= Marianne Elser Crowder =

Marianne Elser Crowder (April 23, 1906 - June 4, 2010) was, from at least 2007 until her death, the oldest living Girl Scout in the United States.

She joined the Wagon Wheel Council Troop 4 in 1918 and got her Golden Eaglet, then the Girl Scouts of the USA's highest award.

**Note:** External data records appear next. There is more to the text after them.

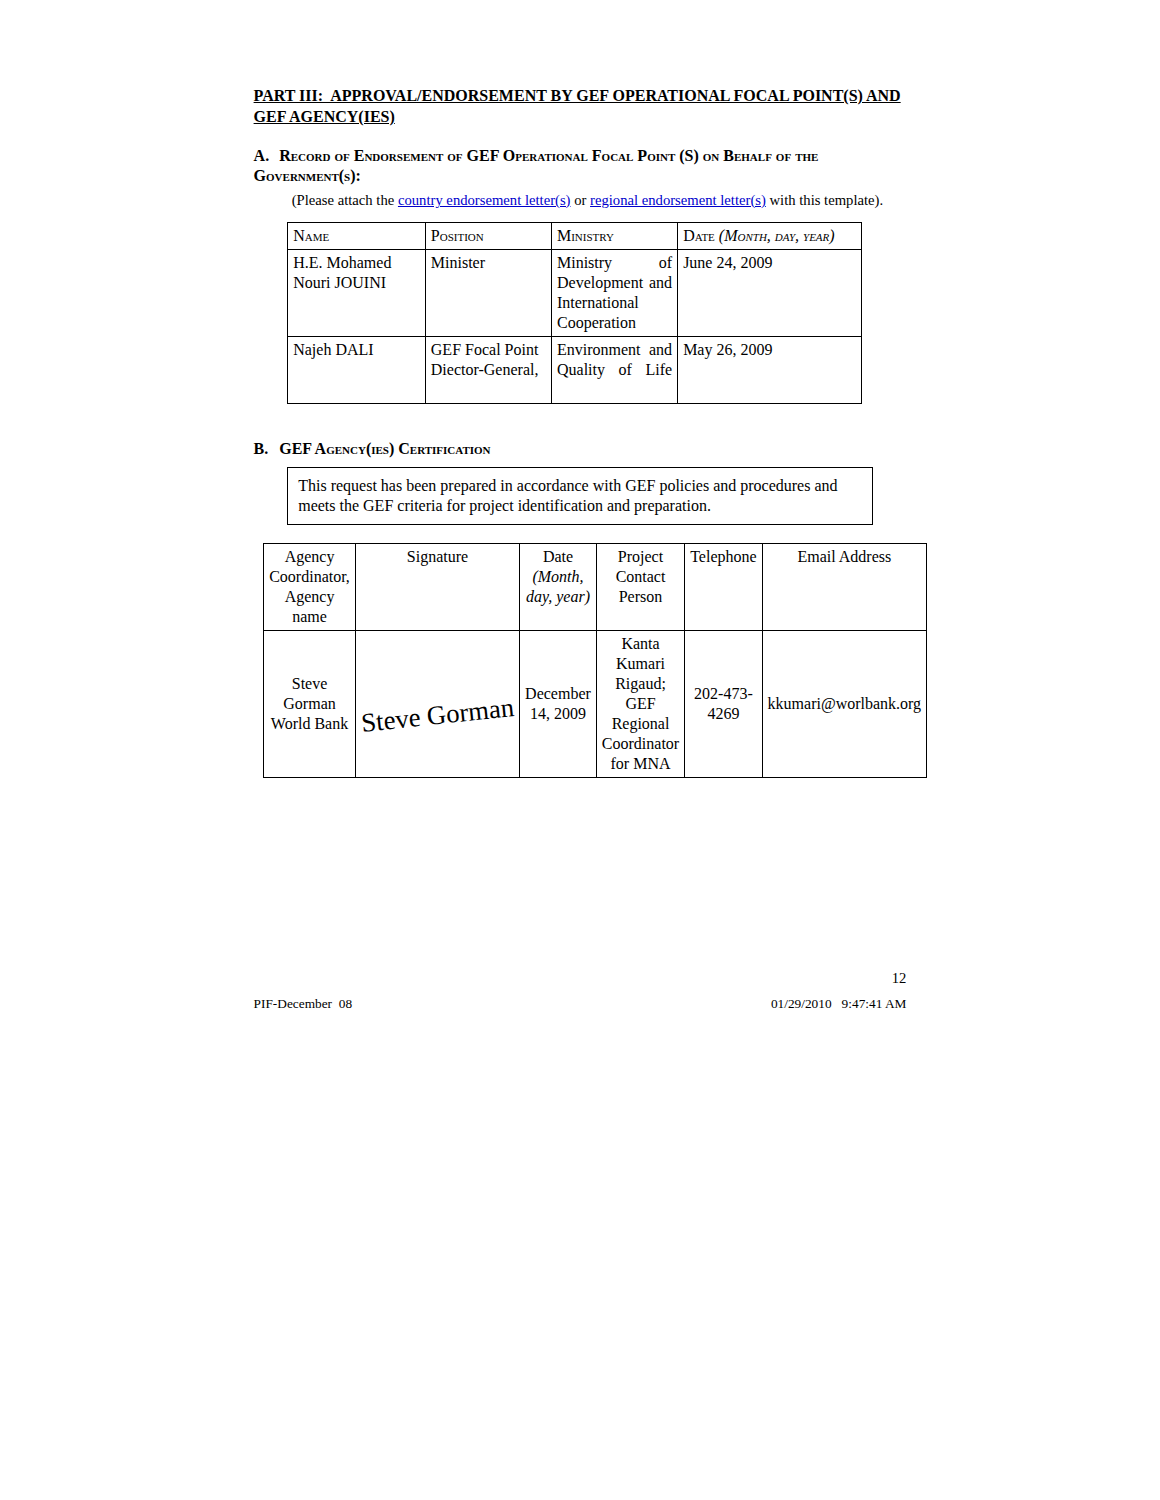Part III: Approval/Endorsement by GEF Operational Focal Point(s) and GEF Agency(ies)
A. Record of Endorsement of GEF Operational Focal Point (S) on Behalf of the Government(s):
(Please attach the country endorsement letter(s) or regional endorsement letter(s) with this template).
| Name | Position | Ministry | Date (Month, day, year) |
| --- | --- | --- | --- |
| H.E. Mohamed Nouri JOUINI | Minister | Ministry of Development and International Cooperation | June 24, 2009 |
| Najeh DALI | GEF Focal Point Diector-General, | Environment and Quality of Life | May 26, 2009 |
B. GEF Agency(ies) Certification
This request has been prepared in accordance with GEF policies and procedures and meets the GEF criteria for project identification and preparation.
| Agency Coordinator, Agency name | Signature | Date (Month, day, year) | Project Contact Person | Telephone | Email Address |
| --- | --- | --- | --- | --- | --- |
| Steve Gorman World Bank | Steve Gorman | December 14, 2009 | Kanta Kumari Rigaud; GEF Regional Coordinator for MNA | 202-473-4269 | kkumari@worlbank.org |
12
PIF-December 08
01/29/2010 9:47:41 AM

She enrolled in the Perry Mansfield School of Dance and Theater in Colorado and studied with many of the leading pioneers of modern dance, including Louis Horst, Doris Humphrey, Helen Tamiris, Hanya Holm and Daniel Nagrin.
She later operated her own dance studio in Colorado Springs, Colorado, and headed the dance department at Colorado College. She resigned her position to marry writer Paul Crowder and they moved to Palo Alto, California around 1940. For 19 years she taught in Stanford University's Drama Department and choreographed dances for major Stanford productions for the Drama and Music Departments. She also taught
She also started courses in corrective exercises with the Palo Alto Adult Education program and the Menlo Park Recreation Department and continued teaching until she was 95.

In 2007, the Wagon Wheel Council named Crowder the nation's oldest Girl Scout after it conducted a nationwide search and sifted through council archives.

==Death==
She died on June 4, 2010, at her Palo Alto home at the age of 104 from pancreatic cancer. She was survived by two daughters, ten grandchildren and twelve great-grandchildren.